# PyTorch Common Mistakes and ways to mitigate them

This is just a guide on things that you can do to ensure you do not waste time when you are training neural networks

## 1. You did not overfit a single batch at first

The logic here is simple if you cannot even overfit a single batch then you will not be able to train on the full dataset properly

BATCH_SIZE = 1

// this will only iterate over a single example from the train loader

data, targets = next(iter(train_loader))

for epoch in range(num_epochs):

  // comment out the line below 
  
  for batch_idx, (data, targets) in enumerate(train_loader):



## 2. You forgot to set training or evaluation mode

When checking the models accuracies make sure that you are first toggling the *eval()* mode before doing so. 

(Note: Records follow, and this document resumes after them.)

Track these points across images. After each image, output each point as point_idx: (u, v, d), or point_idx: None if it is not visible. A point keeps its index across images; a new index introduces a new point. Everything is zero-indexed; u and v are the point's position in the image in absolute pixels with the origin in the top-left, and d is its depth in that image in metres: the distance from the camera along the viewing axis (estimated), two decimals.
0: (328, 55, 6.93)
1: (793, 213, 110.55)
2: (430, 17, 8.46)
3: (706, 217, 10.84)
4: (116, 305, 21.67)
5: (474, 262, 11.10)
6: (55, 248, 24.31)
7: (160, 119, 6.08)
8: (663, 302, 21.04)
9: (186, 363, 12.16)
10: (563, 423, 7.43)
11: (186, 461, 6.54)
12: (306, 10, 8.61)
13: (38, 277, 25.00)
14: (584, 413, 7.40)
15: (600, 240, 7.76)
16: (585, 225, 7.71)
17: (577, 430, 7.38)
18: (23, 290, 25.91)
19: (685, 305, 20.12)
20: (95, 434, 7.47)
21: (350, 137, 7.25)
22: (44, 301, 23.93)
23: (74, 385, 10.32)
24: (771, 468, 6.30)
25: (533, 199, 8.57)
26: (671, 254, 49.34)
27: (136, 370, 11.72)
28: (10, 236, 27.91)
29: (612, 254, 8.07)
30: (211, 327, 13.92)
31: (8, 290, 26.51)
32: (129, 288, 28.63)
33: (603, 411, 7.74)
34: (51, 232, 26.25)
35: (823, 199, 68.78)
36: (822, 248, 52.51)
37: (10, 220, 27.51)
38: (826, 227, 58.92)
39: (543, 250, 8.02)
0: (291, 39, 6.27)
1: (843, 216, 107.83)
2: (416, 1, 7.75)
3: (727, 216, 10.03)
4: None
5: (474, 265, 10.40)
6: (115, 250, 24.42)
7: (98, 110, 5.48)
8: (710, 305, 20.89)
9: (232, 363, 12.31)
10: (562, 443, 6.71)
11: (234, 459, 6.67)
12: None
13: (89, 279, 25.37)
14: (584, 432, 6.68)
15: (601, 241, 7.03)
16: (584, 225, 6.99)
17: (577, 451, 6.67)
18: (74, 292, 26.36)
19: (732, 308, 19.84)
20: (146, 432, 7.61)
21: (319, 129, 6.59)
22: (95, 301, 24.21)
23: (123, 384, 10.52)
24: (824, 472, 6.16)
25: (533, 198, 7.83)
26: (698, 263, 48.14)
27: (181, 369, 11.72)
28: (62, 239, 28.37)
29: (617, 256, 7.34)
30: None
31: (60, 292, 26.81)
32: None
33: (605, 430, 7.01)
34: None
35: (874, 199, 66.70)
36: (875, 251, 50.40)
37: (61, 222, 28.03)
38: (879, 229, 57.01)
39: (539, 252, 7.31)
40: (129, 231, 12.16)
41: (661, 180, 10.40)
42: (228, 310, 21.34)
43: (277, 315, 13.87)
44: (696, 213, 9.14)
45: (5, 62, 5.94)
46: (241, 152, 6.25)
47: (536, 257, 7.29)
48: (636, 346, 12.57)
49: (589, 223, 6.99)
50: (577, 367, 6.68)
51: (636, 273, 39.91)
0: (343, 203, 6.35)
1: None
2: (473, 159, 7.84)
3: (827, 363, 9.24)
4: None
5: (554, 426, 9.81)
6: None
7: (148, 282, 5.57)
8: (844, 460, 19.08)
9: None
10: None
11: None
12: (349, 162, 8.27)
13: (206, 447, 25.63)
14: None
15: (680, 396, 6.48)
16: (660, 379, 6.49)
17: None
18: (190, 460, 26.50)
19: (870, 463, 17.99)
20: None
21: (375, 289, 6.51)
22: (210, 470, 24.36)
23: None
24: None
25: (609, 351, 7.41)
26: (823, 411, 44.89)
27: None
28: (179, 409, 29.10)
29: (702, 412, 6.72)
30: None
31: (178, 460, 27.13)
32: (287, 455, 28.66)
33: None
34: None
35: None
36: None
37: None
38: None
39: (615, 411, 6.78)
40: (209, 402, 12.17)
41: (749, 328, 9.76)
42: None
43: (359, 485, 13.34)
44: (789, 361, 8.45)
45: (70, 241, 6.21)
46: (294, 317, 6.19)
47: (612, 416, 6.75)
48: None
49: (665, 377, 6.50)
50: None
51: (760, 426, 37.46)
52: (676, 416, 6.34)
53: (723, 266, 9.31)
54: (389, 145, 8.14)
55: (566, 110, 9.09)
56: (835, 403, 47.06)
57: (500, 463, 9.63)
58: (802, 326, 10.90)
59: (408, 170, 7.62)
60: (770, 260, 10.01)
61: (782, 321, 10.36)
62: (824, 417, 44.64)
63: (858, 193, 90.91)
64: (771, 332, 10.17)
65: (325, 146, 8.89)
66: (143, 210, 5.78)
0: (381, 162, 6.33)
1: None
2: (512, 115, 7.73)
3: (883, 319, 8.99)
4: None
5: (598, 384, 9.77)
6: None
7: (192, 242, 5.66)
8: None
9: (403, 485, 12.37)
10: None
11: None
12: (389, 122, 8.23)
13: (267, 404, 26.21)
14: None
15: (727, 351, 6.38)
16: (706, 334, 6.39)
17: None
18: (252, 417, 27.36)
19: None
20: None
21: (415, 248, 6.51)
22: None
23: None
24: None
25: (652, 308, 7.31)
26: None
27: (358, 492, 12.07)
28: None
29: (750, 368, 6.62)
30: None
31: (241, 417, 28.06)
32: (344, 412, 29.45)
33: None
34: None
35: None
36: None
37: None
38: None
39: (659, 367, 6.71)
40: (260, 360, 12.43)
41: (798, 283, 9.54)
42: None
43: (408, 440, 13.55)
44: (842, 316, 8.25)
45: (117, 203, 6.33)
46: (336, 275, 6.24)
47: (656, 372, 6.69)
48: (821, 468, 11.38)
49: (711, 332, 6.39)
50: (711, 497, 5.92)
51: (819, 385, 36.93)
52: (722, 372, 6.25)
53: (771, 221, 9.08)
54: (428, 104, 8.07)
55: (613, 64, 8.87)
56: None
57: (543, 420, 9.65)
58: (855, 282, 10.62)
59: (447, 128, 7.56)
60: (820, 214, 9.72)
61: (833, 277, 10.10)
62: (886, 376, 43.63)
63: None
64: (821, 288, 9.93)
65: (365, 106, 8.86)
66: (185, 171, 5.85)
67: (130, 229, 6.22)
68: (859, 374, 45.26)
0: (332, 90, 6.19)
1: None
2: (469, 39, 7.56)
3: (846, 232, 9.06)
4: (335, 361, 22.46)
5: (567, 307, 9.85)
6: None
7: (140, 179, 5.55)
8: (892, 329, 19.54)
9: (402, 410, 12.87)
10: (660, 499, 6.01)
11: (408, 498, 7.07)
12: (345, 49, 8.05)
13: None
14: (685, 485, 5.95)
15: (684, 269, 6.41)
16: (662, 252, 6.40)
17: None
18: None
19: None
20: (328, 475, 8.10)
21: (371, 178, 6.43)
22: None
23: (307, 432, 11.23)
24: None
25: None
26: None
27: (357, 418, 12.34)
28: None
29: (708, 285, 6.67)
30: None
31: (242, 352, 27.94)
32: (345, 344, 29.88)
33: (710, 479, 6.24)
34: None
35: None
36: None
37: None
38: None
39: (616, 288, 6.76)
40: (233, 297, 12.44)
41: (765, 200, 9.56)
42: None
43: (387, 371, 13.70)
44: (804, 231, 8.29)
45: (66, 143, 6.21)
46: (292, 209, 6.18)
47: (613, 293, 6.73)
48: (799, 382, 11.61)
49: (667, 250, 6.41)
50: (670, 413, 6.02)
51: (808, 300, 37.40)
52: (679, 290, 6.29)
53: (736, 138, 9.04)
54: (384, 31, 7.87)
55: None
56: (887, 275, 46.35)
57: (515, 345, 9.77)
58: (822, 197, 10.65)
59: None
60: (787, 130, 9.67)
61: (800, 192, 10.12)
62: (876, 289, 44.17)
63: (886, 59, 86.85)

When eval() is called the model does not use dropout or batchnormalization and will produce better accuracies compared to if you were not to use it. 

## 3. You forgot to use .zero_grad()

*optimizer.zero_grad()* before the *loss.backward()* if you do not zero the gradients then you are basically using the gradients for all the previous batches that are accumulated

## 4. Using Softmax with CrossEntropy

When using Softmax as the output layer and then CrossEntropy loss which combines *nn.LogSoftmax()* and *nn.NLLLoss()* in one single class.

This will result in a slight drop in accuracy but it is still something that should be prevented.

## 5. Using bias when using BatchNorm

You have to set the **bias=False** because the bias is unnecessary 

## 6. Using view() as permute

Using view() will not have the same affects as using permute() as view() just simply places the elements in any order to satisfy the shape that is specified. 

## 7. Using bad data augmentation 

For example do not modify the target output such as using RandomFlipVertical and RandomFlipHorizontal with a probability of 1.0

## 8. Not shuffling the data 

*When using time-series data you would not want to shuffle the data as the order matters when training the model*

For other things you can then just set *shuffle=True* in the DataLoader

## 9. Not Normalizing the data

When setting transforms.Compose() you need to include *transforms.Normalize* with the accurate mean and standard deviation based on the data you have. 

## 10. Not clippling the gradients(when using RNNs, LSTMs, GRUs)

Without it the model would suffer from the exploding gradient problem.

Example:

optimizer.zero_grad()

loss.backward()

torn.nn.utils.clip_grad_norm(model.parameters(), max_norm=1)